RESPONDA rápido: o desmatamento na Amazônia está subindo ou caindo? Depende.Para o sistema Deter (Detecção de Desmatamento em Tempo Real), operado pelo Inpe (Instituto Nacional de Pesquisas Espaciais), a área desmatada caiu em junho. Coisa de 20,1% em relação ao mês anterior.
Em comparação com junho de 2007, então, a queda foi ainda mais acentuada: 37,7%. O ministro Carlos Minc, do Meio Ambiente, festejou, talvez prematuramente: "Nada aconteceu por acaso: o desmatamento caiu onde a gente foi em cima", afirmou.
A comemoração pode ser precipitada porque, para a respeitada ONG de pesquisa Imazon (Instituto do Homem e Meio Ambiente da Amazônia), de Belém do Pará, o desmate aumentou. Mais precisamente, 23%, diante de junho de 2007.
O Sistema de Alerta de Desmatamento (SAD) do Imazon registrou 612 km2 de desmatamento na Amazônia Legal. Para o Deter, do Inpe, foram 870 km2. Dá 258 km2, ou 30%, de diferença. Problema: Deter e SAD usam dados do mesmo sensor (Modis) do mesmo satélite (Terra).
Está certo que o Brasil é grande, com seus 8,5 milhões de quilômetros quadrados. E está certo que essa divergência representa só 0,003% do território nacional. Mas não dá para aceitar uma discrepância dessa magnitude.
Roberto Smeraldi, da ONG Amigos da Terra, ressalva que, apesar do desencontro, Inpe e Imazon registram uma única tendência: "Ambos os sistemas (...) apontam para aumento no desmatamento consolidado neste ano (entre agosto/07 e junho/08) em relação ao período anterior", comentou num comunicado; "o que muda é a proporção no aumento, 99% no caso do Deter e 9% no caso do SAD".
O esclarecimento vem a calhar, porém a dispersão dos valores -99% e 9%!- leva água para o moinho dos agrodesmatadores e seu líder maior, Blairo Maggi, governador de Mato Grosso. Desde dezembro, quando os satélites começaram a detectar a retomada do desmate, Maggi vinha apostando na confusão que agora chega às manchetes.
A Maggi interessava desacreditar os dados do Inpe. Alegava que o sistema Deter aponta desmatamento onde ele de fato não aconteceu. Verificações de campo feitas por seu pessoal teriam constatado, argumentava, que 90% dos dados do Inpe estariam errados.
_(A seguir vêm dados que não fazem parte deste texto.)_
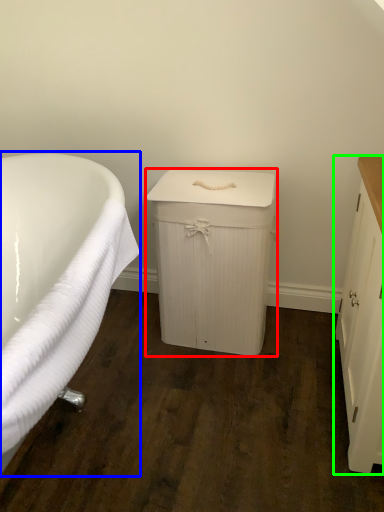
Question: Which is farther away from cabinetry (highlighted by a red box)? bathtub (highlighted by a blue box) or cabinetry (highlighted by a green box)?

Choices:
 (A) bathtub
 (B) cabinetry

Answer: (B)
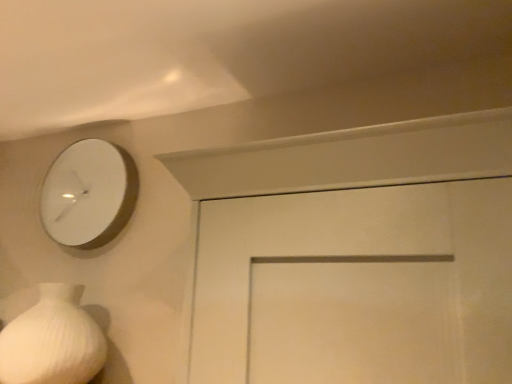
Image resolution: width=512 pixels, height=384 pixels. Find the location of `white ribbed vase at lower left`. white ribbed vase at lower left is located at coordinates (52, 341).

What is the approximate height of white ribbed vase at lower left?

white ribbed vase at lower left is 12.04 inches tall.

Image resolution: width=512 pixels, height=384 pixels. What do you see at coordinates (52, 341) in the screenshot? I see `white ribbed vase at lower left` at bounding box center [52, 341].

At what (x,y) coordinates should I click in order to perform the action: click on white matte clock at upper left. Please return your answer as a coordinate pair (x, y). Looking at the image, I should click on (89, 194).

What do you see at coordinates (89, 194) in the screenshot? Image resolution: width=512 pixels, height=384 pixels. I see `white matte clock at upper left` at bounding box center [89, 194].

What is the approximate width of white matte clock at upper left?

white matte clock at upper left is 2.16 inches wide.

Identify the location of white ribbed vase at lower left. The width and height of the screenshot is (512, 384). [x=52, y=341].

Considering the relative positions of white ribbed vase at lower left and white matte clock at upper left in the image provided, is white ribbed vase at lower left to the right of white matte clock at upper left from the viewer's perspective?

Incorrect, white ribbed vase at lower left is not on the right side of white matte clock at upper left.

Is white ribbed vase at lower left closer to the viewer compared to white matte clock at upper left?

Yes, white ribbed vase at lower left is in front of white matte clock at upper left.

Is point (59, 357) closer or farther from the camera than point (130, 216)?

Point (59, 357) is closer to the camera than point (130, 216).

From the image's perspective, is white ribbed vase at lower left above or below white matte clock at upper left?

Based on their image positions, white ribbed vase at lower left is located beneath white matte clock at upper left.

Looking at this image, from a real-world perspective, who is located higher, white ribbed vase at lower left or white matte clock at upper left?

From a 3D spatial view, white matte clock at upper left is above.

Which object is thinner, white ribbed vase at lower left or white matte clock at upper left?

white matte clock at upper left is thinner.

Is white ribbed vase at lower left shorter than white matte clock at upper left?

Correct, white ribbed vase at lower left is not as tall as white matte clock at upper left.

Considering the sizes of white ribbed vase at lower left and white matte clock at upper left in the image, is white ribbed vase at lower left bigger or smaller than white matte clock at upper left?

Clearly, white ribbed vase at lower left is larger in size than white matte clock at upper left.

Is white ribbed vase at lower left inside or outside of white matte clock at upper left?

white ribbed vase at lower left is not inside white matte clock at upper left, it's outside.

Looking at this image, is white ribbed vase at lower left directly adjacent to white matte clock at upper left?

white ribbed vase at lower left and white matte clock at upper left are clearly separated.

Is white ribbed vase at lower left facing towards white matte clock at upper left?

No, white ribbed vase at lower left is not facing towards white matte clock at upper left.

At what (x,y) coordinates should I click in order to perform the action: click on vase directly beneath the white matte clock at upper left (from a real-world perspective). Please return your answer as a coordinate pair (x, y). Looking at the image, I should click on (52, 341).

Is white matte clock at upper left at the right side of white ribbed vase at lower left?

Correct, you'll find white matte clock at upper left to the right of white ribbed vase at lower left.

Who is more distant, white matte clock at upper left or white ribbed vase at lower left?

white matte clock at upper left is further away from the camera.

Does point (42, 207) lie behind point (5, 366)?

Yes.

From the image's perspective, between white matte clock at upper left and white ribbed vase at lower left, who is located below?

white ribbed vase at lower left, from the image's perspective.

From a real-world perspective, is white matte clock at upper left physically located above or below white ribbed vase at lower left?

Clearly, from a real-world perspective, white matte clock at upper left is above white ribbed vase at lower left.

Considering the relative sizes of white matte clock at upper left and white ribbed vase at lower left in the image provided, is white matte clock at upper left wider than white ribbed vase at lower left?

No.

Considering the relative sizes of white matte clock at upper left and white ribbed vase at lower left in the image provided, is white matte clock at upper left shorter than white ribbed vase at lower left?

Incorrect, the height of white matte clock at upper left does not fall short of that of white ribbed vase at lower left.

Between white matte clock at upper left and white ribbed vase at lower left, which one has larger size?

white ribbed vase at lower left is bigger.

Is white ribbed vase at lower left inside white matte clock at upper left?

That's incorrect, white ribbed vase at lower left is not inside white matte clock at upper left.

Are white matte clock at upper left and white ribbed vase at lower left located far from each other?

No.

Is white ribbed vase at lower left at the back of white matte clock at upper left?

No, white matte clock at upper left is not facing the opposite direction of white ribbed vase at lower left.

How many degrees apart are the facing directions of white matte clock at upper left and white ribbed vase at lower left?

0.622 degrees.

How distant is white matte clock at upper left from white ribbed vase at lower left?

white matte clock at upper left is 13.15 inches from white ribbed vase at lower left.

At what (x,y) coordinates should I click in order to perform the action: click on wall clock lying above the white ribbed vase at lower left (from the image's perspective). Please return your answer as a coordinate pair (x, y). Looking at the image, I should click on (89, 194).

Locate an element on the screen. wall clock that appears above the white ribbed vase at lower left (from the image's perspective) is located at coordinates (89, 194).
O Inpe sentiu o calor. Enrolou-se com a divulgação das cifras referentes a maio. A ponto de levantar a suspeita de que -com ou sem a participação da Casa Civil- as informações estivessem sendo retidas porque eram negativas para o governo federal.
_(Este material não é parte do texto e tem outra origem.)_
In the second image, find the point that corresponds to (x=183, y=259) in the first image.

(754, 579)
O Inpe agora faz uma "qualificação" dos dados impugnados por Maggi, ou seja, coteja-os com imagens mais detalhadas de outros satélites. Elas são empregadas no sistema tradicional de monitoramento do desmate (Prodes) mantido pelo instituto, que fornece as taxas oficiais anuais de desmatamento. O cotejamento revela que 92% dos alertas do Deter correspondiam, sim, a áreas desmatadas ou degradadas.
Como assim, "desmatadas ou degradadas"? Pois é. Aí está a origem de boa parte do qüiproquó.
O sistema Deter misturava (e agora passa a discriminar) o chamado corte raso, desmatamento de verdade, com áreas que passavam por um processo gradativo de degradação. O fato de essa mescla não ter sido especificada no passado pelo Inpe, nem percebida pelos jornalistas que cobrem a área, deu pano para a manga de Maggi. Seus homens iam lá e diziam que havia mata, sim, onde o Deter indicava que não.
Agora, quem quiser lançar dúvida sobre a qualidade dos dados pode recorrer aos 30% de divergência entre Inpe e Imazon.